Writing all of that out, I feel like I want to think of him as separate somehow. Before while thinking about this, I felt closer to Fhern or that he was my half. I may waiver back and forth on this for some time.

 


 

[Bune] Yesterday, the idea of integration floated around and the idea became appealing to me. Given how long Hope and Fernardo spent trying to integrate, I fear that dragging it out could lead to disaster and I would like to integrate as fast as possible. Gray and Ranger resisted my request concerned it was too quick of a decision, but after looking through some old logs, we found I tried to experiment with merging to get a taste for integration back in August. I attempted to merge with Blue and failed to do so. This time, I don't care to experiment with merging first, I want to jump straight into it.

 

I feel that I'm content with being around, but there is no reason to exist as an individual. I have wanted to personality force myself but we never found the time to explore it for very long. I feel that being a +1 is doing more harm for us as a system, I'm taking time away from the others and I never have enough time for myself. I have mixed feelings about starting a mind place project and I decided I am less than interested in helping Gray with mental math- I have no role and I'm ready to try something new. Gray felt guilty and tried to talk me out of it, worried that I'm doing this for the system and not myself. I counted with explaining Gray and Ranger already made enough sacrifices for the system, I believe it's my turn. Additionally, I am doing this for myself, I want more time. After establishing this isn't a new thought either, Gray told me he has no argument and I went right ahead to figuring out what my options were.

 

Most of my headmates were either not receptive to integrating with me or felt uncomfortable with the idea.

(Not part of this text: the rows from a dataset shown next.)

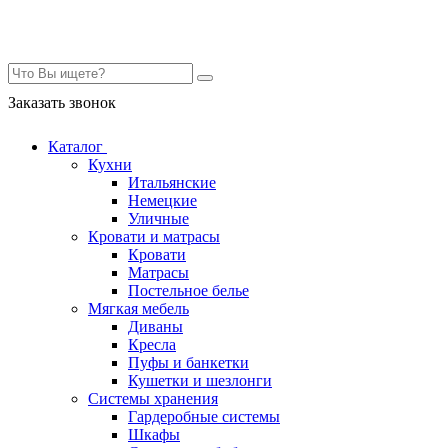
Контакты
Заказать звонок
Каталог
Кухни
Итальянские
Немецкие
Уличные
Кровати и матрасы
Кровати
Матрасы
Постельное белье
Мягкая мебель
Диваны
Кресла
Пуфы и банкетки
Кушетки и шезлонги
Системы хранения
Гардеробные системы
Шкафы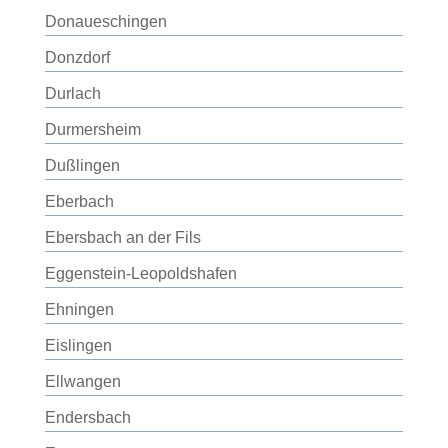
Donaueschingen
Donzdorf
Durlach
Durmersheim
Dußlingen
Eberbach
Ebersbach an der Fils
Eggenstein-Leopoldshafen
Ehningen
Eislingen
Ellwangen
Endersbach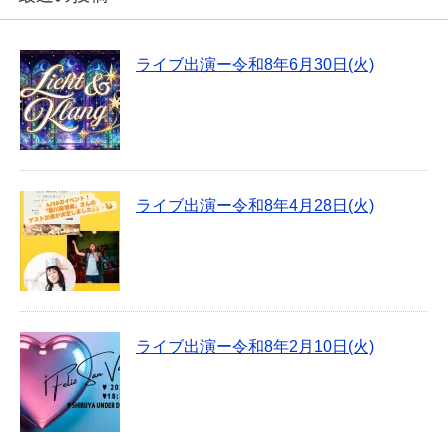
ライブ出演ー令和8年6月30日(火)
ライブ出演ー令和8年4月28日(火)
ライブ出演ー令和8年2月10日(火)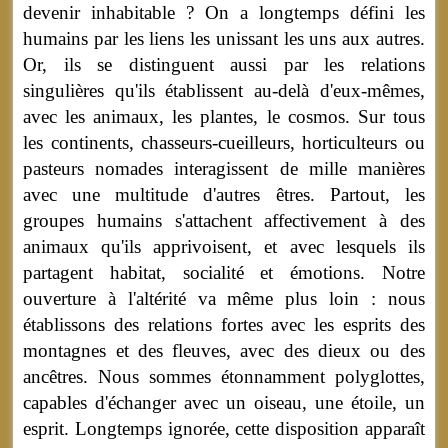
devenir inhabitable ? On a longtemps défini les
humains par les liens les unissant les uns aux autres.
Or, ils se distinguent aussi par les relations
singulières qu'ils établissent au-delà d'eux-mêmes,
avec les animaux, les plantes, le cosmos. Sur tous
les continents, chasseurs-cueilleurs, horticulteurs ou
pasteurs nomades interagissent de mille manières
avec une multitude d'autres êtres. Partout, les
groupes humains s'attachent affectivement à des
animaux qu'ils apprivoisent, et avec lesquels ils
partagent habitat, socialité et émotions. Notre
ouverture à l'altérité va même plus loin : nous
établissons des relations fortes avec les esprits des
montagnes et des fleuves, avec des dieux ou des
ancêtres. Nous sommes étonnamment polyglottes,
capables d'échanger avec un oiseau, une étoile, un
esprit. Longtemps ignorée, cette disposition apparaît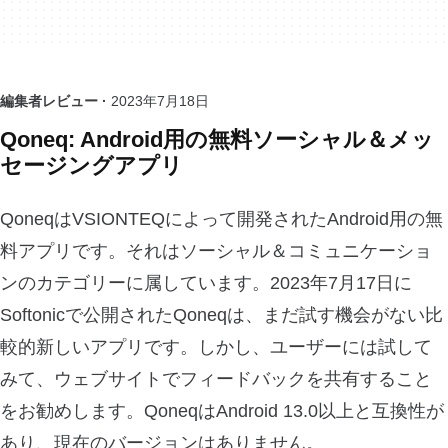
編集者レビュー ·
2023年7月18日
Qoneq: Android用の無料ソーシャル＆メッ
セージングアプリ
QoneqはVSIONTEQによって開発されたAndroid用の無
料アプリです。それはソーシャル＆コミュニケーショ
ンのカテゴリーに属しています。2023年7月17日に
Softonicで公開されたQoneqは、まだ試す機会がない比
較的新しいアプリです。しかし、ユーザーには試して
みて、ウェブサイトでフィードバックを共有すること
をお勧めします。QoneqはAndroid 13.0以上と互換性が
あり、現在のバージョンはありません。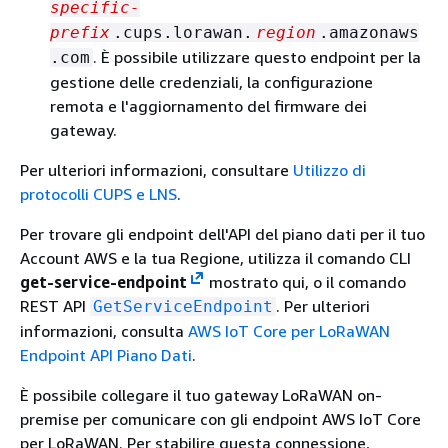
specific-
prefix
.cups.lorawan.
region
.amazonaws
. È possibile utilizzare questo endpoint per la
.com
gestione delle credenziali, la configurazione
remota e l'aggiornamento del firmware dei
gateway.
Per ulteriori informazioni, consultare
Utilizzo di
protocolli CUPS e LNS
.
Per trovare gli endpoint dell'API del piano dati per il tuo
Account AWS e la tua Regione, utilizza il comando CLI
get-service-endpoint
mostrato qui, o il comando
REST API
. Per ulteriori
GetServiceEndpoint
informazioni, consulta
AWS IoT Core per LoRaWAN
Endpoint API Piano Dati
.
È possibile collegare il tuo gateway LoRaWAN on-
premise per comunicare con gli endpoint AWS IoT Core
per LoRaWAN. Per stabilire questa connessione,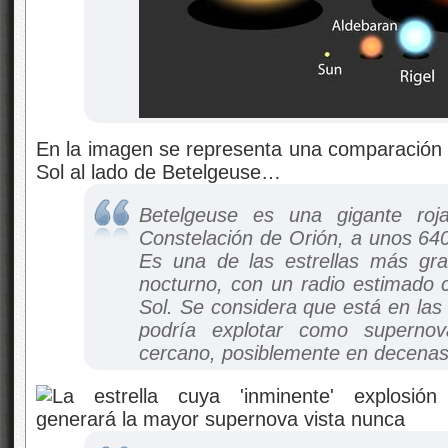
En la imagen se representa una comparación d
Sol al lado de Betelgeuse…
Betelgeuse es una gigante roja
Constelación de Orión, a unos 640
Es una de las estrellas más gran
nocturno, con un radio estimado 
Sol. Se considera que está en las 
podría explotar como superno
cercano, posiblemente en decenas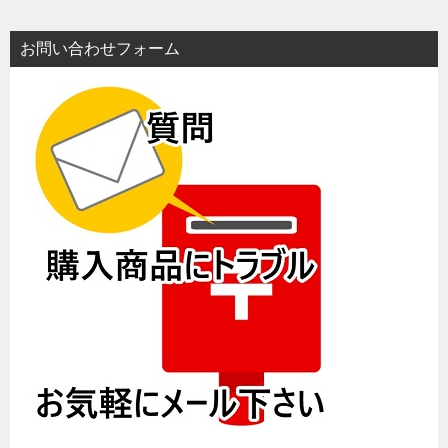
お問い合わせフォーム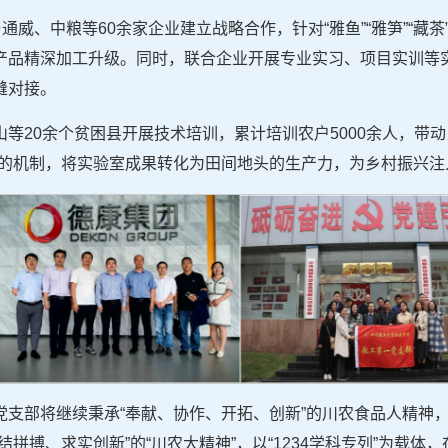
通威、中粮等60余家企业建立战略合作，针对“雅鱼”“雅笋”“藏
产品精深加工升级。同时，联合企业开展专业实习、项目实训等
缝对接。
等20余个贫困县开展技术培训，累计培训农户5000余人，带动
的机制，将实验室成果转化为田间地头的生产力，为乡村振兴注入
党支部将继续秉承“奉献、协作、开拓、创新”的川农食品人精神
拼搏、求实创新”的“川农大精神”，以“1234学科专列”为载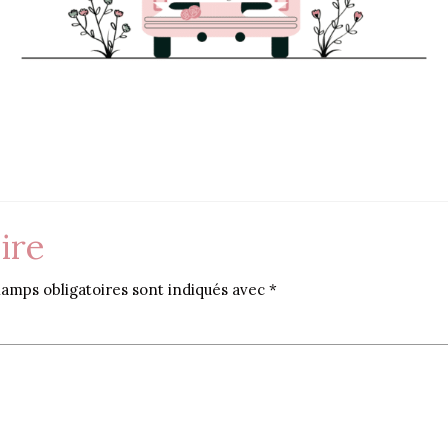
ire
amps obligatoires sont indiqués avec
*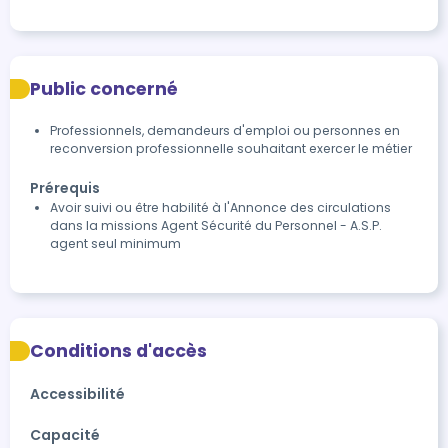
Public concerné
Professionnels, demandeurs d'emploi ou personnes en
reconversion professionnelle souhaitant exercer le métier
Prérequis
Avoir suivi ou être habilité à l'Annonce des circulations
dans la missions Agent Sécurité du Personnel - A.S.P.
agent seul minimum
Conditions d'accès
Accessibilité
Capacité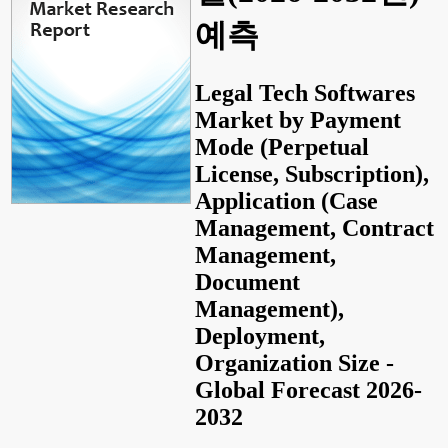
예측
Legal Tech Softwares
Market by Payment
Mode (Perpetual
License, Subscription),
Application (Case
Management, Contract
Management,
Document
Management),
Deployment,
Organization Size -
Global Forecast 2026-
2032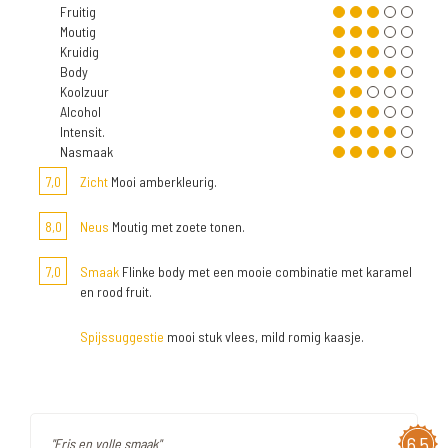
Fruitig
Moutig
Kruidig
Body
Koolzuur
Alcohol
Intensit.
Nasmaak
7,0
Zicht
Mooi amberkleurig.
8,0
Neus
Moutig met zoete tonen.
7,0
Smaak
Flinke body met een mooie combinatie met karamel
en rood fruit.
Spijssuggestie
mooi stuk vlees, mild romig kaasje.
6,5
"Fris en volle smaak"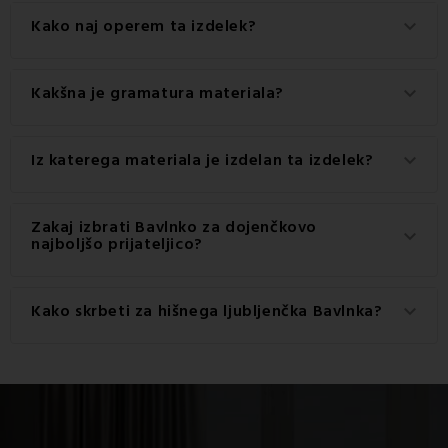
Kako naj operem ta izdelek?
keyboard_arrow_down
Za najboljše rezultate priporočamo pranje tega izdelka pri
Kakšna je gramatura materiala?
keyboard_arrow_down
Umivanje rok.
Gramatura materiala, uporabljenega za ta izdelek, je 290
Iz katerega materiala je izdelan ta izdelek?
keyboard_arrow_down
g/m2.
Ta izdelek je izdelan iz visokokakovostnega materiala: 100
Zakaj izbrati Bavlnko za dojenčkovo
keyboard_arrow_down
% poliester.
najboljšo prijateljico?
prinaša občutek varnosti in varnosti
Kako skrbeti za hišnega ljubljenčka Bavlnka?
keyboard_arrow_down
absorbira materin vonj, kar na dojenčka deluje
pomirjujoče
podpira razvoj in razmišljanje
Da bi igrača Bvalnka čim dlje ohranila svoje edinstvene
ustvarja stimulativno okolje
lastnosti, kot so mehkoba, finost in kakovost, je
pričarajo najmehkejše sanje
pomembno, da zanjo ustrezno skrbimo. Zato za nego
iz skrbno izbranih materialov
upoštevajte simbole za nego na etiketi izdelka.
In ne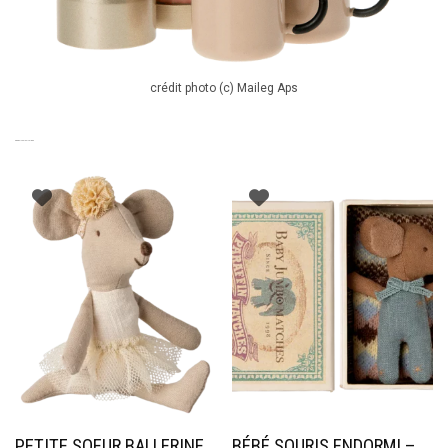
crédit photo (c) Maileg Aps
PRODUITS SIMILAIRES
PETITE SOEUR BALLERINE
BÉBÉ SOURIS ENDORMI –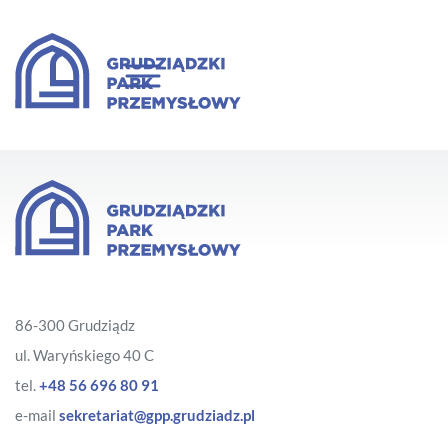
86-300 Grudziądz
ul. Waryńskiego 40 C
tel.
+48 56 696 80 91
e-mail
sekretariat@gpp.grudziadz.pl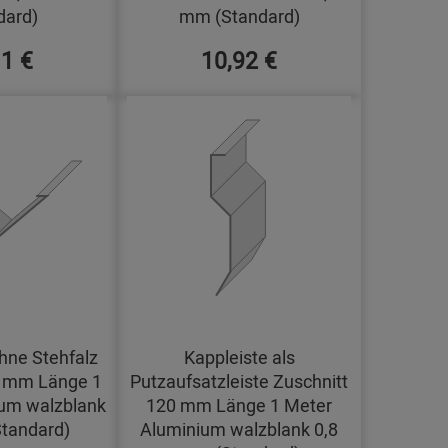
dard)
mm (Standard)
11 €
10,92 €
hne Stehfalz
Kappleiste als
0 mm Länge 1
Putzaufsatzleiste Zuschnitt
um walzblank
120 mm Länge 1 Meter
tandard)
Aluminium walzblank 0,8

I was worried some of the people I thought I would have a chance with wouldn't work after all- Chrome and I were not as similar as we thought we were, Tom and I were far less compatible than we suspected, and while I was similar to Gray he told me he would need time to warm up to integrating me into him. Going down this list, I was feeling nervous until I spoke to Keatan.

 

To everyone's surprise including my own, Keatan seemed surprisingly compatible. There was this feeling we clicked, and I felt an understanding with him I didn't know I had. He was also interested in integrating with me, and despite my impatience I wanted to spend more time with him.

 

We spoke until Gray was too exhausted to stay awake, and after waking up in the middle of the night we spoke to each other a bit while Gray was half awake. By morning, we had a chance to lay out a more clear plan- Keatan and I would integrate, but only on the condition we split afterwards and discuss how the experience was.

 

[Keatan] I like that Bune gets me, I'm surprised we didn't think about spending time together before. Maybe me being age regressed kept him away. I feel like I don't quite get other people, I feel different in a way. I want to keep to myself, I'm a bit mischievous, maybe a little bit bad >:} But so is Bune, so it make sense. I'm tired of being mixed up with Evergreen, this will probably help.

 

I'm more relaxed on my child form and gag now that I can think finally, but I don't want to throw it out either. One of us said maybe we could do a child-adult form swap when our mood changes (like Hope, Moltosha, you get the idea) and I agreed to that. I want to know what we look like put together, I think it will be fun.

 

I don't want to ruin the moment, so I'm ready. I too am impatient and I'm eager to see what happens. I don't want to put a hard limit on how long we are integrated together, 3 days of not enough time would be stupid but much more than that might be weird. If we like being merged though, I don't know if we should split.

 

* * *

 

We talked a bit and we agreed to the following-

  • Let's just do it. I don't think the merge will be something we don't like, neither of us want to think about this too hard.
  • If the merge/integration/whatever feels ehh, it should split after a little while. "A little while" is some reasonable amount of time.
  • We'll figure out all of the yada yada details later

Bye, we're going to get Ryan and I'm going to integrate. See ya in a bit.